As illustrated in the graphic below (Examples of Streaming and Windowed Aggregation), the input stream can be read and processed by SQLstream statements performing windowed aggregation, shown on the right, or by SQLstream statements performing streaming aggregation, shown on the left.
Windowed aggregation uses a rolling window with a specified set of rows. A windowed aggregation query can define a rolling window as having a fixed number of rows (a row-based window) or a varying (though finite) number of rows. With a varying number of rows, the number is not fixed in advance but rather is determined by some logical specification (time-based window). The windowed-aggregation window contains any newly qualifying row and all older qualifying rows up to the specified number of rows or, for a time-based specification, all rows meeting that specification.
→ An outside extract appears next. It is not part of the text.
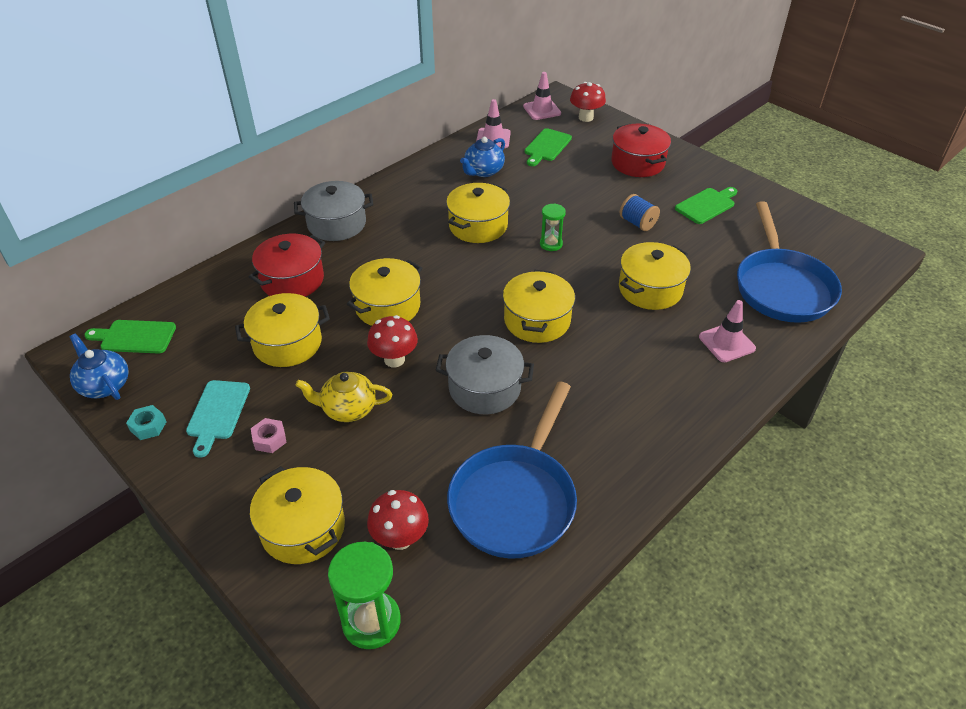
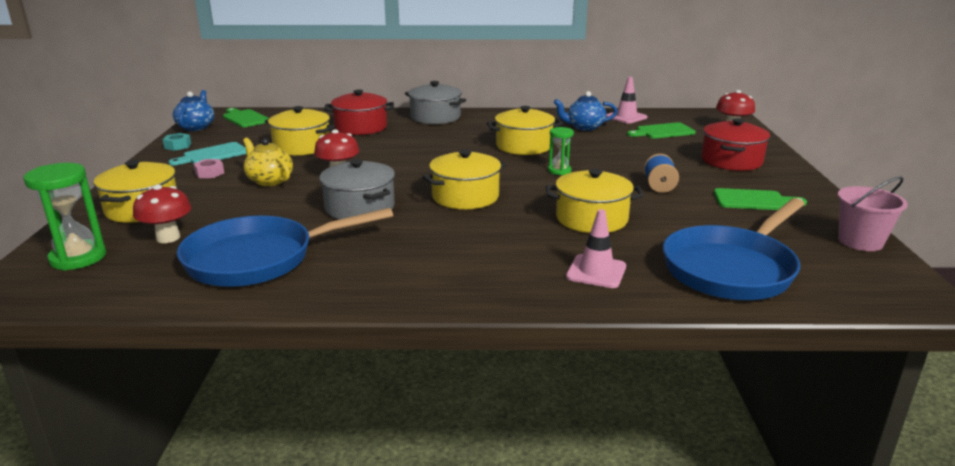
camera: 45 degrees right, 20 degrees down
(387, 306) = (386, 155): yellow pot -> none
(542, 110) = (699, 116): pink traffic cone -> none
(802, 215) = (860, 241): none -> pink bucket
CREATE OR REPLACE VIEW "Orders & Shares Trends"
DESCRIPTION 'rolling-period orders and volume trends for TRADES'
AS SELECT STREAM
T.ROWTIME AS "orderTime",
"Ticker", "Shares", "Price",
COUNT (*) OVER "last_Hour" AS "ordersPerHour",
COUNT (*) OVER "last_ten_min" AS "ordersLastTen",
SUM("Shares") OVER "last_Hour" AS "sharesPerHour",
SUM("Price" * "Shares") OVER "last_Hour" AS "amtPerHour"
FROM TRADES AS T
WINDOW "last_Hour" AS (RANGE INTERVAL '1' HOUR PRECEDING),
"last_ten_min" AS (RANGE INTERVAL '10' MINUTE PRECEDING);
Note: RANGE and ROWS operate differently, as follows:
RANGE is only for time-based windows, and requires a valid INTERVAL specification, which defines a time duration. INTERVAL '1' HOUR is legal, but ROWS 10 is not.
For row-based windows, the proper syntax example is ROWS 10 PRECEDING.
See WINDOW clause in the Streaming SQL Reference guide for more details.
Each row arriving on TRADES changes the set of rows defined within the window and produces an output row with the new aggregated values.
Streaming aggregation uses time-based windows with many-rows-in, one-row-out behavior, applying the SQL constructs SELECT STREAM DISTINCT ... or, more commonly, SELECT STREAM ... GROUP BY.
In this type of aggregation, incoming rows that belong to the group are added to the running aggregations. An incoming row that belongs to the next group ends the current group, causes that current group's aggregations to be emitted as a single output row, and begins the next group.
For streaming aggregation using GROUP BY in a streaming SELECT statement, the first group-by term must be time-based. For example GROUP BY FLOOR(S.ROWTIME) TO HOUR will yield one output row per hour for the previous hour's input rows. The GROUP BY can specify additional partitioning terms. For example, GROUP BY FLOOR(S.ROWTIME) TO HOUR, USERID will yield one output row per hour per USERID value.
CREATE OR REPLACE VIEW "Orders & Shares Groups"
DESCRIPTION 'rolling-period order groups for TRADES'
FLOOR(T.ROWTIME TO HOUR) AS "hour",
COUNT(*) AS "ordersPerHour"
FROM TRADES AS T
GROUP BY FLOOR(T.ROWTIME TO HOUR), "Ticker"
Each row arriving on TRADES adds to the count of orders for that ticker, i.e., the trade represented by that row, within the hour in which it arrived. Each ticker named in trades arriving during that hour provides a single output row in the streaming aggregation output, showing how many trades for that ticker occurred in that hour.